--- Directions for this task ---
The following data has a line with "text: (343, 483) -> (310, 403), 5.5 -> 7.5" and a line with "line: (333, 588) -> (303, 481), added". Write out exactly those lines and all the lines between them.
[[ Source data, beginning ]]
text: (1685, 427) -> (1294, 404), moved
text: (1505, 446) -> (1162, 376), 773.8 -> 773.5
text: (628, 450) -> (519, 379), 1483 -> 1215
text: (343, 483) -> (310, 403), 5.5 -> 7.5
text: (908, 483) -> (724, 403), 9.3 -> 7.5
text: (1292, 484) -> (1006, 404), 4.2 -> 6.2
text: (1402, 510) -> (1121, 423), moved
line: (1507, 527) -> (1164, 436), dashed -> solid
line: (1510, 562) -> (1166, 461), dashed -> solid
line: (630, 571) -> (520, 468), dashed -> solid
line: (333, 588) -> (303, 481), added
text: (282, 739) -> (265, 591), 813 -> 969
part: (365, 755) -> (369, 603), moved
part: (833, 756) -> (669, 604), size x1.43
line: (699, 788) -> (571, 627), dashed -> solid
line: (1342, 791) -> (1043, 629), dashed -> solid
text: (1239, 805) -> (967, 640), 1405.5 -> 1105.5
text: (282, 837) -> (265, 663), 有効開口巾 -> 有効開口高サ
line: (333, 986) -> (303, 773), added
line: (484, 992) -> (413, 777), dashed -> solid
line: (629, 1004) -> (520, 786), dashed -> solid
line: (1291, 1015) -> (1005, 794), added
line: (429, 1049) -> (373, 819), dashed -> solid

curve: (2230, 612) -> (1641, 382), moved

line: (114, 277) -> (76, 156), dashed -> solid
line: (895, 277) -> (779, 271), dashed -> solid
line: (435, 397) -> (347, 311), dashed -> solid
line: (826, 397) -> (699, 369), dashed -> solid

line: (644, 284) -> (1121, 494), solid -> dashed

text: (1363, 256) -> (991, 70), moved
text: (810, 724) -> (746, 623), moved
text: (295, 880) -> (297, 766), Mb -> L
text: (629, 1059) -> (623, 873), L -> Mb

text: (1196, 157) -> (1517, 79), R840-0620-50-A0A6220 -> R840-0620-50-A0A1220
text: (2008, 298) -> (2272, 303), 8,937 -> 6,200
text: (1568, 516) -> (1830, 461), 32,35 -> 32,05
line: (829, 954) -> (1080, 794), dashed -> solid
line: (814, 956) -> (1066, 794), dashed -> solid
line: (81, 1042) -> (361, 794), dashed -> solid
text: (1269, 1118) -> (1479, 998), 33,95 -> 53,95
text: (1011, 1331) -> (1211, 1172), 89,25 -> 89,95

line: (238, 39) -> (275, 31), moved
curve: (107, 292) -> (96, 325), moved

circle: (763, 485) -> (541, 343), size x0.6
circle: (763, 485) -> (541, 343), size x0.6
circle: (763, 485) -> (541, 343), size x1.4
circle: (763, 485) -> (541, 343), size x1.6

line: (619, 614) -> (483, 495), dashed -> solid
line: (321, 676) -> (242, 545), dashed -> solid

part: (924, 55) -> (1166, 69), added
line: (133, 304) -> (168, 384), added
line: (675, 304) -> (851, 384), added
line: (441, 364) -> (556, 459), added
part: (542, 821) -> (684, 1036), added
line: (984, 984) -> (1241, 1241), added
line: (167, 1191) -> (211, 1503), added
[[ Source data, end ]]
--- Solution ---
text: (343, 483) -> (310, 403), 5.5 -> 7.5
text: (908, 483) -> (724, 403), 9.3 -> 7.5
text: (1292, 484) -> (1006, 404), 4.2 -> 6.2
text: (1402, 510) -> (1121, 423), moved
line: (1507, 527) -> (1164, 436), dashed -> solid
line: (1510, 562) -> (1166, 461), dashed -> solid
line: (630, 571) -> (520, 468), dashed -> solid
line: (333, 588) -> (303, 481), added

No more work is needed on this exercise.